The performance of the models was assessed using accuracy, precision, recall, and F1 score. These metrics provide a comprehensive view of each model’s effectiveness. Accuracy shows how often the model was able to correctly predict if DTC recurred or not. Precision indicates how many patients predicted to have DTC recurrence had recurrence. High precision means that when the model predicts recurrence, it is likely to be correct. This is critical for minimizing false alarms that may cause unnecessary treatment. Recall shows how effectively the model predicts patients who will experience recurrence. High recall shows that the model will be able to predict most recurrences. This ensures that all at-risk patients are identified. This minimizes false negatives and helps ensure that all patients receive the proper treatment needed to minimize their chances of recurrence. Finally, a high F1 score shows that the model has a good balance of precision and recall. This score can be especially helpful in cases of class imbalance [
21].
4. Results
For the KNN classifier with and without SMOTE, a value of 3 for k was chosen because experimental evaluation showed it can help avoid the model being overly sensitive to noise but retain strong performance and logical reasoning. Such a value helps avoid overfitting, while still capturing local patterns in the data. With SMOTE, a value of 3 for k remains valid because the data become more balanced, and a value of 3 for k ensures that minority classes are not dominated by the majority class. When it comes to fine-tuning, testing k with values of 3, 5, and 7 is helpful to explore how increasing the neighborhood size improves model generalization without compromising accuracy. It makes the model more sensitive to small changes in the data and helps find the best balance between capturing local patterns and making accurate predictions.
In the initial run with no modifications (
Table 1), KNN demonstrated strong overall performance with high accuracy (0.90) and precision (0.91). It did have a lower recall (0.81), which could mean that the model would miss some positive cases of recurrence.
The SVM model had a lower accuracy (0.83), but still had good precision (0.91). The recall was low (0.66), which meant the model struggled to identify recurrence. The Decision Tree model had strong performance with high accuracy (0.92), precision (0.89), recall (0.91), F1 score (0.98), and AUC score (0.912). A training score of 1.0 indicates there may have been overfitting to the training data. The test score of 0.92 indicates that the model still performed well with new data.
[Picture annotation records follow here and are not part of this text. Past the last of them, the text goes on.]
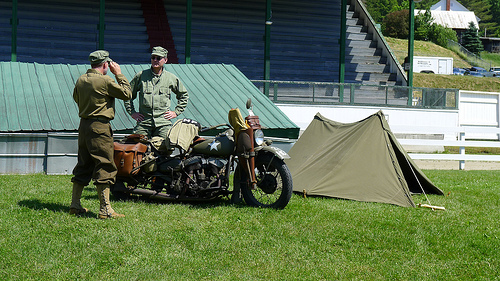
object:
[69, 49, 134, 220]
soldier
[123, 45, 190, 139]
soldier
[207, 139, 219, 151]
star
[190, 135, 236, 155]
tank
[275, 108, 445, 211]
tent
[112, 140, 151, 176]
bag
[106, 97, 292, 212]
motorcycle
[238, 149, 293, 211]
wheel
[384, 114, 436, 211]
rope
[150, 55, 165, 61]
sunglasses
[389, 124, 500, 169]
fence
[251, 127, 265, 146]
headlight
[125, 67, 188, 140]
uniform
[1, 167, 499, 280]
grass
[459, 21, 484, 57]
tree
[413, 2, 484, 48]
house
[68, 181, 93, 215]
boot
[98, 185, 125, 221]
boot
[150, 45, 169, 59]
hat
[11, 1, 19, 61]
post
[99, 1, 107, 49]
post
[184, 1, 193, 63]
post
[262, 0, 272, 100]
post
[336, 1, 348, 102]
post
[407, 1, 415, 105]
post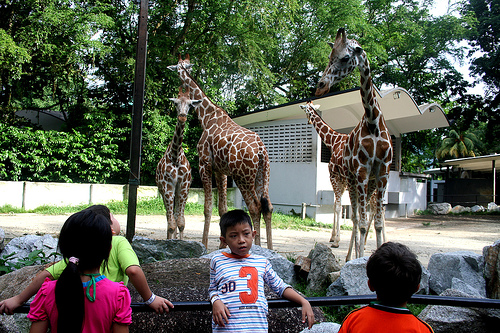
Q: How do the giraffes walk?
A: Legs.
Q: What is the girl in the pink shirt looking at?
A: Giraffes.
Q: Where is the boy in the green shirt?
A: In front of the girl.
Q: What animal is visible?
A: Giraffes.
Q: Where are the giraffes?
A: In the enclosure.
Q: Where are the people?
A: In front of the railing.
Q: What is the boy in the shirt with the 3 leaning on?
A: A railing.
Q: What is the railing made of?
A: Metal.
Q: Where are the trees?
A: Behind the fence.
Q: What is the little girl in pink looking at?
A: The giraffes.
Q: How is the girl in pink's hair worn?
A: In a ponytail.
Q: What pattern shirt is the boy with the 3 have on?
A: Striped.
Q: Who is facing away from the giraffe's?
A: The boy in the striped shirt.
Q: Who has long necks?
A: The giraffe.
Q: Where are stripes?
A: On boy's shirt.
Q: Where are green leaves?
A: On the trees.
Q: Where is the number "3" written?
A: On boy's shirt.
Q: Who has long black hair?
A: Girl in pink shirt.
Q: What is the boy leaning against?
A: A railing.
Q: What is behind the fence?
A: Large gray rocks.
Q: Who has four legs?
A: One giraffe.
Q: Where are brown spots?
A: On the giraffe.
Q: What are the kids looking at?
A: Giraffes.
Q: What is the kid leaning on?
A: Pole.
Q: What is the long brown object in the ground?
A: Post.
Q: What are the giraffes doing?
A: Looking and park visitors and two looking away.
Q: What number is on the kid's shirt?
A: 3.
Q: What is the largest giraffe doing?
A: Turning away.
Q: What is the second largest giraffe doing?
A: Considers park visitors.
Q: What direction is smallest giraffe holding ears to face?
A: Perpendicular.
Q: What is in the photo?
A: Giraffes.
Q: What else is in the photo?
A: Kids.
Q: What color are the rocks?
A: Grey.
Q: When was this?
A: Daytime.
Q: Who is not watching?
A: The kid in a number 3 shirt.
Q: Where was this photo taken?
A: At an enclosure at a zoo.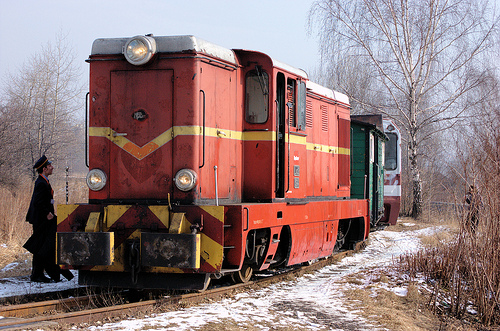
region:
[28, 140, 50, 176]
red and black hat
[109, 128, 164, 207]
heart on front of tain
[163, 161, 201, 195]
light on front of train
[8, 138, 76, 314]
conductor looking at train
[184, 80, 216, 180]
silver rail on side of train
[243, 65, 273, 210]
window on a train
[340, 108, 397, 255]
small green and black house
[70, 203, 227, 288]
yellow and red train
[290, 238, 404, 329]
snow on the ground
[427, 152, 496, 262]
person in the woods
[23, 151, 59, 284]
Person standing in front of a train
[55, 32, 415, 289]
Train on the railway tracks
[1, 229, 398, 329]
Railway tracks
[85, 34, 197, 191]
Lights on the head of the train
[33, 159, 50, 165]
Yellow line on the person's hat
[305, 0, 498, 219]
Tree grows next to train tracks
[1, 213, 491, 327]
Snow on the ground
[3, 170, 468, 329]
Dry grass on the ground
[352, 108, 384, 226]
Green car of the train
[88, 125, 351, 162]
Yellow line on the train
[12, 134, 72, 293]
conductor of a train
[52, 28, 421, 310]
train on metal tracks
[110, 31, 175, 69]
light on front of train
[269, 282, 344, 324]
white snow on ground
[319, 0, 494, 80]
bare tree in the background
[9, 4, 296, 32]
greyish blue sky in the distance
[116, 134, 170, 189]
painting of a red heart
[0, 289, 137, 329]
metal train tracks on the ground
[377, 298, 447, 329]
brown grass on the ground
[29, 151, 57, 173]
hat of a conductor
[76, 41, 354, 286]
an orange train car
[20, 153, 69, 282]
man standing next to a train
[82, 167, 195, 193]
headlights on the front of a train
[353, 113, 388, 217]
a green train car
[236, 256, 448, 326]
patch of snow in the dirt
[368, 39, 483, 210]
brown leafless tree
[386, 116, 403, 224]
white and rust colored train car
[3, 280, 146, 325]
a set of railroad tracks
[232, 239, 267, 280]
the wheel of a train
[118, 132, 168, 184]
heart design on the orange train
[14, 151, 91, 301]
conductor beside a train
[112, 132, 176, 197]
heart on front of train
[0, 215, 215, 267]
stoppers on front of train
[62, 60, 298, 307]
red and yellow train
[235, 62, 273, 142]
window on a train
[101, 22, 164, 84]
light on top of train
The Random Forest model had the best overall performance, with near-perfect accuracy (0.99), precision (0.99), F1 score (0.98), and AUC score (0.996). The recall (0.97) was only slightly lower, which indicates that this model was reliable for predicting DTC recurrence. The high training and test scores also indicated good model generalization and minimal overfitting.
AdaBoost also had high performance, with high accuracy (0.97), precision (0.98), recall (0.95), F1 score (0.96), and AUC score (0.986). The close training and test scores indicate that it is a robust choice. Finally, XGBoost also had consistently high metrics for accuracy (0.97), precision (0.97), recall (0.97), F1 score (0.97), and AUC score (0.995). A training score of 1.0 does show the possibility of overfitting with this model.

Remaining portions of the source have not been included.